How the Ancients Celebrate Midnight Mass During the 50s and 60s

In the Italian National Parish of St. Lucy in Brooklyn, New York, during the 1950s and 1960s, a presepio was set up with a manger which excluded the Baby Jesus until Midnight Mass on Christmas Eve, which was a neighborhood event. My friends and I served as altar boys at the Mass. The senior choir began singing Christmas carols at 11:00 pm, followed by a procession of the statue of Baby Jesus through the church just before Mass began. The choir and worshipers would sing the popular Italian Christmas carol Tu Scendi Dalle Stelle (You Come Down From The Stars), composed by St. Alphonsus Liguori with the modern, revised words written by Pope Pius IX. As the procession circulated around the church, the priest held the infant Jesus statue on a pillow. The profoundly moving song aroused and inspired almost everyone in the church to sing and to welcome Baby Jesus into the world. As an altar boy at many Midnight Masses, I could see the faces and reactions of the faithful as I passed each pew.
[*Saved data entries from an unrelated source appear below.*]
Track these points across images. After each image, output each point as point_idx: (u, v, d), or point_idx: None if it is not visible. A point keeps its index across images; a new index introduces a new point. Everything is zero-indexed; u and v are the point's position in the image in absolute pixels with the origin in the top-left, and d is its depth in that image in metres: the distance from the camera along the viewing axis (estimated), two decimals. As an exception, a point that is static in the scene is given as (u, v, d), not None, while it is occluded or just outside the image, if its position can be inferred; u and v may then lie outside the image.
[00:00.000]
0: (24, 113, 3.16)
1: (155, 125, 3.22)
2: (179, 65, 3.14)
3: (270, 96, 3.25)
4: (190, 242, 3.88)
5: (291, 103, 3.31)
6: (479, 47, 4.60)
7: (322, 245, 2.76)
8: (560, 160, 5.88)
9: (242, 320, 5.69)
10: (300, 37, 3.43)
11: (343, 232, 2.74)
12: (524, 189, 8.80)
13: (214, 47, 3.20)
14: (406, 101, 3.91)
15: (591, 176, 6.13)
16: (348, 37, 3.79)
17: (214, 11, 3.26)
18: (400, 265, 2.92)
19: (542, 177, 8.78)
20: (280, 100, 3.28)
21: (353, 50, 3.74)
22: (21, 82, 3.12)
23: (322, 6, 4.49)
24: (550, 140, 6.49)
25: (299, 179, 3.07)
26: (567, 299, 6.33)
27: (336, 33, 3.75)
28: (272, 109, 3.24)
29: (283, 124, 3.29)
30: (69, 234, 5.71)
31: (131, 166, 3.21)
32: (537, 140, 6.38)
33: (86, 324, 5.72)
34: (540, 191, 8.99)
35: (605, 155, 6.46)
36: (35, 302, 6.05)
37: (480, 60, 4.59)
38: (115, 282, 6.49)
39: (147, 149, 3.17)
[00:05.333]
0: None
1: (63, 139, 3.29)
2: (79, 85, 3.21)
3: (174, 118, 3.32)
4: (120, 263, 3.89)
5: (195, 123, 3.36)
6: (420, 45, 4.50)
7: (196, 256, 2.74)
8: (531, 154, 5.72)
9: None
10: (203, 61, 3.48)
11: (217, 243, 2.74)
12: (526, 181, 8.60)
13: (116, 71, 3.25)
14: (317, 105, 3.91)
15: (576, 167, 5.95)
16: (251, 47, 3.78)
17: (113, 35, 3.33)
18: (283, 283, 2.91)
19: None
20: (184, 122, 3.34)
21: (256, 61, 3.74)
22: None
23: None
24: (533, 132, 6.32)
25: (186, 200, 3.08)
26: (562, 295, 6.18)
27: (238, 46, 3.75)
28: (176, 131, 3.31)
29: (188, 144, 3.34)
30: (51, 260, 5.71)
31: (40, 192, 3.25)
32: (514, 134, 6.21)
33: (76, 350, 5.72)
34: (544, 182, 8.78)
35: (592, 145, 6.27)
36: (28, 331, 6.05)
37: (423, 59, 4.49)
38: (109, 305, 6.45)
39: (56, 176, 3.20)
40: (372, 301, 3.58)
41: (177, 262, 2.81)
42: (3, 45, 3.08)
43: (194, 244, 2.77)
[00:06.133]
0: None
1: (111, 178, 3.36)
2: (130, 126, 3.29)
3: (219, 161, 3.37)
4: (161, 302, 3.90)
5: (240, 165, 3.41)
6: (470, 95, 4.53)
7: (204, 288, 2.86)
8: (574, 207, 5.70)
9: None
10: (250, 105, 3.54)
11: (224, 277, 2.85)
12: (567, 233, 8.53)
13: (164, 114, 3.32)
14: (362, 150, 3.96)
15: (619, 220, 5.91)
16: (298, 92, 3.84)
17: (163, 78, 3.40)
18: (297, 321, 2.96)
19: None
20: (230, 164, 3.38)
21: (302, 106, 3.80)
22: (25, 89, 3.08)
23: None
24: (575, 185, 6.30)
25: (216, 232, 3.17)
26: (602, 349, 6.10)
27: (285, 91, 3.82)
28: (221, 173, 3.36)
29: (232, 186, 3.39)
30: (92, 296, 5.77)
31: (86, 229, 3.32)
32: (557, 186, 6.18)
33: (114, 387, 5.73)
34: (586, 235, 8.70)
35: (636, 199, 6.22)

Some would bow respectfully, some would pray reverently, some would genuflect solemnly and many scrambled to the aisles to place donations into the baskets and touch a kiss to the feet of Baby Jesus. Each in his own way offered homage to the Infant. The statue of Baby Jesus was then placed in the manger and Midnight Mass would begin. When the celebrant sang Gloria in Excelsis Deo, every bell in the church was rung, including the big bell in the tower to remind everyone of God’s gift to the world, the presence of the Baby Jesus among us.